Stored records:
»»
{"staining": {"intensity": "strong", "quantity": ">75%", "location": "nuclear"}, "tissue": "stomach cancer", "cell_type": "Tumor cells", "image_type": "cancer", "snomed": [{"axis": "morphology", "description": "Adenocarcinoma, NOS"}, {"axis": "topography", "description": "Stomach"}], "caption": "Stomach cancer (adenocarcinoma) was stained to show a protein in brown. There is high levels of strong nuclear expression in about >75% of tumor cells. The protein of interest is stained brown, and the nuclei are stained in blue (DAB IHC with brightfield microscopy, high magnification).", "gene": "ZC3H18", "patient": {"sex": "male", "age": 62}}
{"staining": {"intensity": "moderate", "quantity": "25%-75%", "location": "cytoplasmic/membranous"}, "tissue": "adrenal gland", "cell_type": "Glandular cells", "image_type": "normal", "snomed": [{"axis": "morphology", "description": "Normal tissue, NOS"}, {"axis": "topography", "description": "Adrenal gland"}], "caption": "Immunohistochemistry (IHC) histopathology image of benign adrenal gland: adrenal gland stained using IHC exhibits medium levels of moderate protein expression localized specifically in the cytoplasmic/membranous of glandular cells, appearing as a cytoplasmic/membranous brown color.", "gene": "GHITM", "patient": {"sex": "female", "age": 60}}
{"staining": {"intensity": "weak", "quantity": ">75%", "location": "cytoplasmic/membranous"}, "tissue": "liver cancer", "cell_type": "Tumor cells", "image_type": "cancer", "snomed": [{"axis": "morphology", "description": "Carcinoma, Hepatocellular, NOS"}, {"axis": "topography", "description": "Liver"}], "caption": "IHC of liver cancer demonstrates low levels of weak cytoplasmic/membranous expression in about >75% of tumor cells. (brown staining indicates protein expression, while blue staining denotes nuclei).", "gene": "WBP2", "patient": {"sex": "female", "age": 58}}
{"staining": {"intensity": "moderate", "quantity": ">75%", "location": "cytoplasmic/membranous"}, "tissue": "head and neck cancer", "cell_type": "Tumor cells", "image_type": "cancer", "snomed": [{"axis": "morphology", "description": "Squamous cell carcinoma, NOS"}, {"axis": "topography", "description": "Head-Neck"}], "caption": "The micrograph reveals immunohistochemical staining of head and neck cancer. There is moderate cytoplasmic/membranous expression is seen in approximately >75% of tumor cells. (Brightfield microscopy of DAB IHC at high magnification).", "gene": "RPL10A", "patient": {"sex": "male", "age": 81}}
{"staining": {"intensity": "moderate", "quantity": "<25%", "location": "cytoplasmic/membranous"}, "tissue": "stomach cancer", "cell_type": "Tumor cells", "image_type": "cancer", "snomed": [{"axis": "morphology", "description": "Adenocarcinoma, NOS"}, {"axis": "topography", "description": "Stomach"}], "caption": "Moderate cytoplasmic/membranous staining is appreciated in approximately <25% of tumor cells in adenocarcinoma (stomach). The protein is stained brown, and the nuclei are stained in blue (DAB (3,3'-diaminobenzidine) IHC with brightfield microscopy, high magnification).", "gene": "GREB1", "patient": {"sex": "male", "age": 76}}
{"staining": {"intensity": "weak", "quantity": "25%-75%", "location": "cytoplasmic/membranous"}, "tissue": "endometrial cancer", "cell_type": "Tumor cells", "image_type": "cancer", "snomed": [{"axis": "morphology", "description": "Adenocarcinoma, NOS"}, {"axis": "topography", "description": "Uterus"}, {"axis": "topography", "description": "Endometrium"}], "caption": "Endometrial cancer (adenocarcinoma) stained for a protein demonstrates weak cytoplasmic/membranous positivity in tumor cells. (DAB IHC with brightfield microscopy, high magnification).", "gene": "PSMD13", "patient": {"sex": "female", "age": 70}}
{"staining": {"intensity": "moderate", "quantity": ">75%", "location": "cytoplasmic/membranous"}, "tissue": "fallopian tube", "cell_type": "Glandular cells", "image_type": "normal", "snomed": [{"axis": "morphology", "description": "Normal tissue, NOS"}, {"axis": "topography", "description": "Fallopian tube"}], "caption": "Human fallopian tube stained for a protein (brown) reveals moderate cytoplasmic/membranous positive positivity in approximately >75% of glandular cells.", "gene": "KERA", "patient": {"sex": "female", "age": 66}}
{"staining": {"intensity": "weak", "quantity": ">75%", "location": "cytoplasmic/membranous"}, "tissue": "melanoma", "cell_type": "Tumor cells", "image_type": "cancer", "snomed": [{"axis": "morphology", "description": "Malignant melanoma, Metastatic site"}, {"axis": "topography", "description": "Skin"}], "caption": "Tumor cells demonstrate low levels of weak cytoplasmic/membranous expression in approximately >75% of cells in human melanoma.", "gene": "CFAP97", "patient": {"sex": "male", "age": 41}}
««
> AIM OF THE EXERCISE: Repeat all of the entries above exactly.

> WORKED SOLUTION:
{"staining": {"intensity": "strong", "quantity": ">75%", "location": "nuclear"}, "tissue": "stomach cancer", "cell_type": "Tumor cells", "image_type": "cancer", "snomed": [{"axis": "morphology", "description": "Adenocarcinoma, NOS"}, {"axis": "topography", "description": "Stomach"}], "caption": "Stomach cancer (adenocarcinoma) was stained to show a protein in brown. There is high levels of strong nuclear expression in about >75% of tumor cells. The protein of interest is stained brown, and the nuclei are stained in blue (DAB IHC with brightfield microscopy, high magnification).", "gene": "ZC3H18", "patient": {"sex": "male", "age": 62}}
{"staining": {"intensity": "moderate", "quantity": "25%-75%", "location": "cytoplasmic/membranous"}, "tissue": "adrenal gland", "cell_type": "Glandular cells", "image_type": "normal", "snomed": [{"axis": "morphology", "description": "Normal tissue, NOS"}, {"axis": "topography", "description": "Adrenal gland"}], "caption": "Immunohistochemistry (IHC) histopathology image of benign adrenal gland: adrenal gland stained using IHC exhibits medium levels of moderate protein expression localized specifically in the cytoplasmic/membranous of glandular cells, appearing as a cytoplasmic/membranous brown color.", "gene": "GHITM", "patient": {"sex": "female", "age": 60}}
{"staining": {"intensity": "weak", "quantity": ">75%", "location": "cytoplasmic/membranous"}, "tissue": "liver cancer", "cell_type": "Tumor cells", "image_type": "cancer", "snomed": [{"axis": "morphology", "description": "Carcinoma, Hepatocellular, NOS"}, {"axis": "topography", "description": "Liver"}], "caption": "IHC of liver cancer demonstrates low levels of weak cytoplasmic/membranous expression in about >75% of tumor cells. (brown staining indicates protein expression, while blue staining denotes nuclei).", "gene": "WBP2", "patient": {"sex": "female", "age": 58}}
{"staining": {"intensity": "moderate", "quantity": ">75%", "location": "cytoplasmic/membranous"}, "tissue": "head and neck cancer", "cell_type": "Tumor cells", "image_type": "cancer", "snomed": [{"axis": "morphology", "description": "Squamous cell carcinoma, NOS"}, {"axis": "topography", "description": "Head-Neck"}], "caption": "The micrograph reveals immunohistochemical staining of head and neck cancer. There is moderate cytoplasmic/membranous expression is seen in approximately >75% of tumor cells. (Brightfield microscopy of DAB IHC at high magnification).", "gene": "RPL10A", "patient": {"sex": "male", "age": 81}}
{"staining": {"intensity": "moderate", "quantity": "<25%", "location": "cytoplasmic/membranous"}, "tissue": "stomach cancer", "cell_type": "Tumor cells", "image_type": "cancer", "snomed": [{"axis": "morphology", "description": "Adenocarcinoma, NOS"}, {"axis": "topography", "description": "Stomach"}], "caption": "Moderate cytoplasmic/membranous staining is appreciated in approximately <25% of tumor cells in adenocarcinoma (stomach). The protein is stained brown, and the nuclei are stained in blue (DAB (3,3'-diaminobenzidine) IHC with brightfield microscopy, high magnification).", "gene": "GREB1", "patient": {"sex": "male", "age": 76}}
{"staining": {"intensity": "weak", "quantity": "25%-75%", "location": "cytoplasmic/membranous"}, "tissue": "endometrial cancer", "cell_type": "Tumor cells", "image_type": "cancer", "snomed": [{"axis": "morphology", "description": "Adenocarcinoma, NOS"}, {"axis": "topography", "description": "Uterus"}, {"axis": "topography", "description": "Endometrium"}], "caption": "Endometrial cancer (adenocarcinoma) stained for a protein demonstrates weak cytoplasmic/membranous positivity in tumor cells. (DAB IHC with brightfield microscopy, high magnification).", "gene": "PSMD13", "patient": {"sex": "female", "age": 70}}
{"staining": {"intensity": "moderate", "quantity": ">75%", "location": "cytoplasmic/membranous"}, "tissue": "fallopian tube", "cell_type": "Glandular cells", "image_type": "normal", "snomed": [{"axis": "morphology", "description": "Normal tissue, NOS"}, {"axis": "topography", "description": "Fallopian tube"}], "caption": "Human fallopian tube stained for a protein (brown) reveals moderate cytoplasmic/membranous positive positivity in approximately >75% of glandular cells.", "gene": "KERA", "patient": {"sex": "female", "age": 66}}
{"staining": {"intensity": "weak", "quantity": ">75%", "location": "cytoplasmic/membranous"}, "tissue": "melanoma", "cell_type": "Tumor cells", "image_type": "cancer", "snomed": [{"axis": "morphology", "description": "Malignant melanoma, Metastatic site"}, {"axis": "topography", "description": "Skin"}], "caption": "Tumor cells demonstrate low levels of weak cytoplasmic/membranous expression in approximately >75% of cells in human melanoma.", "gene": "CFAP97", "patient": {"sex": "male", "age": 41}}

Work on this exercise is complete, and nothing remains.